Rechtswidrig ist der angefochtene Bescheid aber auch hinsichtlich der Zinsenvorschreibung gemäß § 11 Abs. 4 VVG. Zum Einen fehlt es an einer nachvollziehbaren Begründung, aus welcher das Vorliegen der Voraussetzungen des § 11 Abs. 4 VVG abgeleitet werden könnte, zum Anderen hat die belangte Behörde aber offensichtlich übersehen, dass die angemessenen Finanzierungskosten nach § 11 Abs. 4 erster Satz VVG nur vorgeschrieben werden können, wenn der Verpflichtete die Kosten der Vollstreckung für Maßnahmen nach § 4 nicht vor der Durchführung der Ersatzvornahme entrichtet hat, wofür - wie sich aus dem Klammerausdruck "§ 4 Abs. 2" ergibt - ein Auftrag der Vollstreckungsbehörde an den Verpflichteten zur Vorauszahlung der Kosten gegen nachträgliche Verrechnung neben der Unaufschiebbarkeit der Durchführung der Ersatzvornahme erforderlich gewesen wäre. Dem vorgelegten Verwaltungsakt ist jedoch ein derartiger Auftrag an die Verpflichteten nicht zu entnehmen.

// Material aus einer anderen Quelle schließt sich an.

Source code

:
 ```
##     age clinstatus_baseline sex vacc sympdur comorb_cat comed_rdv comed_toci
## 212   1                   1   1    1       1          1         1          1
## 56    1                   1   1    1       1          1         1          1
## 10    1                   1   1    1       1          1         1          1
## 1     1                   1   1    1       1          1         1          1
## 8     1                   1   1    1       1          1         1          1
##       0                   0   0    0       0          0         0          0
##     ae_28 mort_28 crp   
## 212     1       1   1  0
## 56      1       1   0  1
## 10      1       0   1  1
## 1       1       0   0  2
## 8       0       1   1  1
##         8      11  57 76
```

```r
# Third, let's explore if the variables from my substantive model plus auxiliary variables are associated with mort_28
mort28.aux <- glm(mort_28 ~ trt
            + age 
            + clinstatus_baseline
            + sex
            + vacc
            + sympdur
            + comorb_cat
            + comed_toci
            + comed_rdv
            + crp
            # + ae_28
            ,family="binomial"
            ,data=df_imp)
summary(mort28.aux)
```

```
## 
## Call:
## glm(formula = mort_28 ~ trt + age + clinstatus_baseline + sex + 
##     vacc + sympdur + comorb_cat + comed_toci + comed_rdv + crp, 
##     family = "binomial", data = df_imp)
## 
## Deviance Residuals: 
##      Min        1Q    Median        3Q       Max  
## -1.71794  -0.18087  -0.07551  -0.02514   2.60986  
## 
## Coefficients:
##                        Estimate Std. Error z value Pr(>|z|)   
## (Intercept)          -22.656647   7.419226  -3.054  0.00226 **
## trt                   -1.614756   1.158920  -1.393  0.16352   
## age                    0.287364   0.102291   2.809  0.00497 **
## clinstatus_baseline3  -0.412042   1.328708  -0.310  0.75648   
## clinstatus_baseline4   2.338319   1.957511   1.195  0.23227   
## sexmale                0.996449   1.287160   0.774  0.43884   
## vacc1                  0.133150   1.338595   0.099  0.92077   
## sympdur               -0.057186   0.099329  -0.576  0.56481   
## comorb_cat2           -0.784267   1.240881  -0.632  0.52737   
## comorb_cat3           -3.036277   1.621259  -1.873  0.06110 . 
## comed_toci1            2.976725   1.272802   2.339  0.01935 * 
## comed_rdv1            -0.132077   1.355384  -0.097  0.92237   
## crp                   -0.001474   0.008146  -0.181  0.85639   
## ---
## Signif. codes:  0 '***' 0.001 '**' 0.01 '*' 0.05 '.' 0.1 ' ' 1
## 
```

Hinsichtlich des Abs. 3 der erstinstanzlichen Kostenersatzbescheide liegt aus diesen Gründen eine Rechtswidrigkeit des Inhaltes vor.
Warum die Behörden den im Abs. 3 des § 11 VVG vorgesehenen angemessenen Beitrag zum Personal- und Sachaufwand der Vollstreckungsbehörde mit dem 10%-igen Höchstbetrag der bei der Vollstreckung im übrigen anfallenden Barauslagen angenommen haben, ist der Begründung ihrer Bescheide nicht zu entnehmen. Auf Grund dieses Begründungsmangels belastete daher die belangte Behörde insoweit den angefochtenen Bescheid mit einer Rechtswidrigkeit infolge Verletzung von Verfahrensvorschriften (vgl. hiezu das hg. Erkenntnis vom 26. November 1998, Zl. 96/16/0205). Die Aufhebung wegen einer Rechtswidrigkeit des Inhaltes geht jedoch einer Aufhebung wegen Rechtswidrigkeit infolge Verletzung von Verfahrensvorschriften vor (vgl. hiezu das hg. Erkenntnis vom 18. Juni 1990, Zl. 90/19/0016, m.w.N.).
Es war daher spruchgemäß zu entscheiden.
Im Hinblick auf die Erledigung des Beschwerdeverfahrens erübrigt sich eine Entscheidung über den Antrag, der Beschwerde aufschiebende Wirkung zuzuerkennen.
Die Kostenentscheidung stützt sich auf die §§ 47 ff VwGG.